More after the jump.
Any offense that bats Juan Pierre at lead-off is going to have some trouble scoring runs, but the White Sox have also gotten unlucky so far this season. The White Sox offense has really been struggling with a team wOBA of .308 largely fueled by a BABIP of .228. The White Sox may have a bad offense, but it's not this bad; they will regress at some point, but hopefully it's not this series. The Sox offense continues to be built around the long ball and to no surprise they are second in the American League in home runs with 16. The lone bright spot for the Sox offense has been free agent acquisition Andruw Jones with a wOBA of .463 and three home runs.* It's not much, but the Sox need all the offense they can get right now.
*What's with baseball so far this season? Andruw Jones, Vernon Wells, and Jose Guillen all decided to start hitting home runs again? This feels like something out of 2003.

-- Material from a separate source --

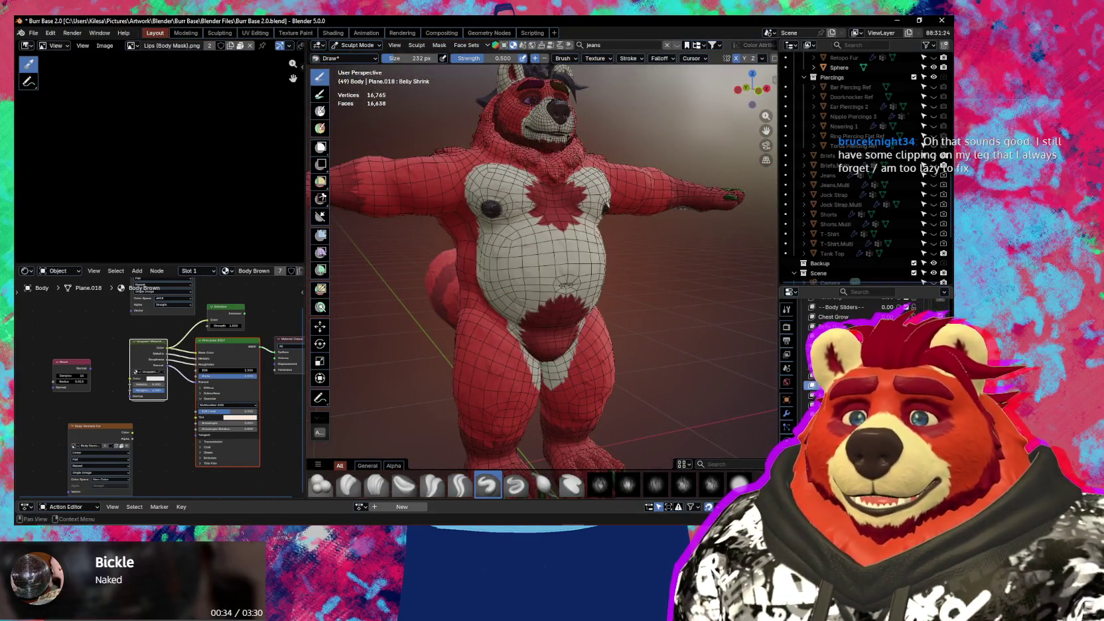
{"action": "middle_click_drag", "start_coordinate": [597, 368], "coordinate": [675, 368]}
{"action": "key", "text": "ctrl+Tab"}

The real strength for the Sox, though, is their pitching staff. To date, their staff has the second lowest FIP in the American League at 3.49. Leading the charge is John Danks, who is off to a fantastic start (2.10 FIP, 3.0 K/BB), and he's supported by four quality starters: Mark Buehrle (projected 4.12 FIP), Jake Peavy (proj, 3.91 FIP), Gavin Floyd (proj, 4.33 FIP), and Freddy Garcia (proj, 4.57 FIP). This rotation has high upside, but also features some big question mark: Jake Peavy carries a significant injury concern, while Freddy Garcia hasn't pitched over 60 innings in the majors since 2006. Gavin Floyd took a large step forward last season and Buehrle is one of the most underrated above-average pitchers around, so a healthy and effective Peavy would make this rotation an absolute beast one through four. Thankfully Peavy hasn't hit his groove yet (5.92 FIP, 1.5 K/BB), so the Rays might get off easy.
Questions for the Series:
- How will the Rays fare against the two lefties, Danks and Buehrle? I think 2008 is impressed too strongly in our memories; yes, the Rays were bad against lefties that season, but why should they be that way now? Three of our best hitters are Longoria, Upton, and Zobrist; Bartlett is also much better against lefties than against righties. If the Rays struggle against these two, it's most likely because they're good pitchers, not because the Rays stink against lefties.
- Will Pat Burrell continue his offensive surge? Pat looked good against Boston and finally got some good results, but he's still got a long way to go before he's out of the woods.
- How will Zobrist perform? Zorilla has yet to record his first home run and his approach at the plate has gotten sloppier than last season. Sooner or later he's bound to fix things; the question, though, is how soon.
- Will David Price continue his dominance? In his first two starts, Price has looked ready to crank his performance level up a few notches, which would obviously be a huge boon for the Rays. If Price becomes a 4 WAR pitchers alongside Shields (and/or Garza becomes a 5 WAR pitcher), the Rays...well, that'd be pretty awesome.